The new plan,pt do p1

Stat41

Well-Known Member
Dano posted his "What makes you think that?" comment over 3 months ago and nothing for the past month. He likes to assume that couriers are simpletons and that everything that comes from corporate is a stroke of brilliance. That said, he's undoubtedly licking his wounds these days. His meaningless job is now even more so because with all this Response fiasco mess, keeping track of everything is now just a game of darts that obviously hasn't helped service levels one bit, if it ever did.
Ooops. Thought it was recent.
 

Stat41

Well-Known Member
Every day when I get back to the station, there are lots of packages that came in for the afternoon sort that are not attempted. Many are perishable and medical shipments. They just get rolled to the AM the next day. And this goes on day after day.
 

McFeely

Huge Member
Every day when I get back to the station, there are lots of packages that came in for the afternoon sort that are not attempted. Many are perishable and medical shipments. They just get rolled to the AM the next day. And this goes on day after day.

Our station rolled our entire 2nd wave packages 2 days in a row this week. Hours are through the roof and can’t even get on road at a decent time for wave 1.
 

MAKAVELI

Banned
But we saw this coming long time ago, back when MrFEDEX use to post here daily. I predict, before peak, all express will be part time with the option to work for ground for FT.
Not going to happen. That's too much too fast. Ground can't even handle what they have now and there is no way Express employees will go to ground. My guess is right now they are in panic mode and throwing anything at the wall to see if it sticks.
 

Aquaman

Well-Known Member
They will lose their RLA exemption if that happens. I say go for it.😄
I’ve thought from the beginning this “response” plan was a planned demolition. Designed to fail in order to justify moving more freight to ground. The company hates P2... they don’t want it sorted, flown, or delivered by express employees. This would be a good excuse to move more of it to ground.
 

MAKAVELI

Banned
I’ve thought from the beginning this “response” plan was a planned demolition. Designed to fail in order to justify moving more freight to ground. The company hates P2... they don’t want it sorted, flown, or delivered by express employees. This would be a good excuse to move more of it to ground.
============
# Tasks to perform
(1) Answer these questions from the courier forum thread about the Response plan:
(a) What kinds of shipments are named among the unattempted afternoon-sort packages?
(b) What did McFeely's station roll two days in a row this week?
(c) Which plan is called a "planned demolition"?
(2) Go on with the courier forum thread about the Response plan, starting after its last post.
Nothing here requires the listing.

Dataset entries:
============
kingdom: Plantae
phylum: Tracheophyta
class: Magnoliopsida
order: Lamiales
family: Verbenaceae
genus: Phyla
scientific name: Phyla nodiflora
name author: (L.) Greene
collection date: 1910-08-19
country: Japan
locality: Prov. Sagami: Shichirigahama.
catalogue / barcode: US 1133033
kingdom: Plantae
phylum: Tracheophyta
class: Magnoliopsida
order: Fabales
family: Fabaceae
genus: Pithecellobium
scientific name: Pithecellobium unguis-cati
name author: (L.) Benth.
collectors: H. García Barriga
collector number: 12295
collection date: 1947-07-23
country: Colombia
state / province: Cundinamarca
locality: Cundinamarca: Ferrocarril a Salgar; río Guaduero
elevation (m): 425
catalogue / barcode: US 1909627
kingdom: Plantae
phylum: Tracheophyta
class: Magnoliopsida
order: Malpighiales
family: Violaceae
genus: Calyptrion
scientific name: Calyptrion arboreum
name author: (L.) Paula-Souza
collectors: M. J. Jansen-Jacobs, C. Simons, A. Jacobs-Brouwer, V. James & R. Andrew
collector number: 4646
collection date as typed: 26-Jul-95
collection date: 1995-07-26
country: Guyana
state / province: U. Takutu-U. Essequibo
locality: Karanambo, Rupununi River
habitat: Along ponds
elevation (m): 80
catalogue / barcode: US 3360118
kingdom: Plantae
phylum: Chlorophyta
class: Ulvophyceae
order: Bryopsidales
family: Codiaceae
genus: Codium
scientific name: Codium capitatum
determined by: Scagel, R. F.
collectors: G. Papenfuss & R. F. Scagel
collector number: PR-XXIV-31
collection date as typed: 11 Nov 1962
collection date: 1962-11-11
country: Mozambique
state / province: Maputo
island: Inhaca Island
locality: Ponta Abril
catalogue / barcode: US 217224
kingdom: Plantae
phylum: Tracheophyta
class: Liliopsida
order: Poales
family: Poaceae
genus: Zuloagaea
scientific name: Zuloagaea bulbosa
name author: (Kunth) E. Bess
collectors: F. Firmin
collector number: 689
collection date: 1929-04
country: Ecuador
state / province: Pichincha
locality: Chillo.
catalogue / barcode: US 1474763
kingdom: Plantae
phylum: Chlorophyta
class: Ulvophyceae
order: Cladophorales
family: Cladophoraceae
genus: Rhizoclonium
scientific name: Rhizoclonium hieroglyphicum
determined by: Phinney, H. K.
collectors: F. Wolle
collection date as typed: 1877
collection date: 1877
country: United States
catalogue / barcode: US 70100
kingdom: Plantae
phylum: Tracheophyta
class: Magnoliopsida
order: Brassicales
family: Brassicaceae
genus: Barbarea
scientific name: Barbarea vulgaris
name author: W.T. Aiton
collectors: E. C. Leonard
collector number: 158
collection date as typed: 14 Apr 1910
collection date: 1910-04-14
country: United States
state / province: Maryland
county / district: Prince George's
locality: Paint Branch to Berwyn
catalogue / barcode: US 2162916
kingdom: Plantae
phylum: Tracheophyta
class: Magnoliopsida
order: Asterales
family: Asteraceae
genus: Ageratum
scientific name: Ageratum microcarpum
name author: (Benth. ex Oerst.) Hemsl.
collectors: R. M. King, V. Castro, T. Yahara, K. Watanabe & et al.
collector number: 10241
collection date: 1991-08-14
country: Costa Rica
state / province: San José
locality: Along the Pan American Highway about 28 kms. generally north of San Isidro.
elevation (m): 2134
============
# Outputs in order
(1)
(a) Perishable and medical shipments.
(b) The station's entire 2nd wave packages.
(c) The "response" plan.

(2)
There's no way for Ground to handle Express freight without it being flown on planes. If Express implodes, the whole company goes.
 

MassWineGuy

Well-Known Member
I ran into a former manager of mine at the supermarket. He told me that in many cases those shipping P1s understand that delivery may not make service. They get a discount in exchange for giving up the money back guarantee as long as delivery occurs on the scheduled day. Later than that, they get their money back. Sounds a little wacko.
 

El Morado Diablo

Well-Known Member
Okay, you don't understand how LMO works.

LMO works by ingesting Ground at THE ORIGIN STATION!

Unless you're talking about the rumor....

Our station had a non-Origin station LMO letter a couple of days ago.
No one knew what kind of split we were supposed to use for it so they just box scanned it, tossed it in a bag and sent it on to our ramp.
 

MAKAVELI

Banned
Our station had a non-Origin station LMO letter a couple of days ago.
No one knew what kind of split we were supposed to use for it so they just box scanned it, tossed it in a bag and sent it on to our ramp.
All LMO packages are supposed to never be put on a plane. This is a way to get around the RLA exemption. If the company is planning on Ground taking and del air freight, the company will eventually lose that exemption.
 

It will be fine

Well-Known Member
All LMO packages are supposed to never be put on a plane. This is a way to get around the RLA exemption. If the company is planning on Ground taking and del air freight, the company will eventually lose that exemption.
How do most air cargo companies handle final mile delivery of their freight? I would assume it gets contracted out to ground transportation carriers.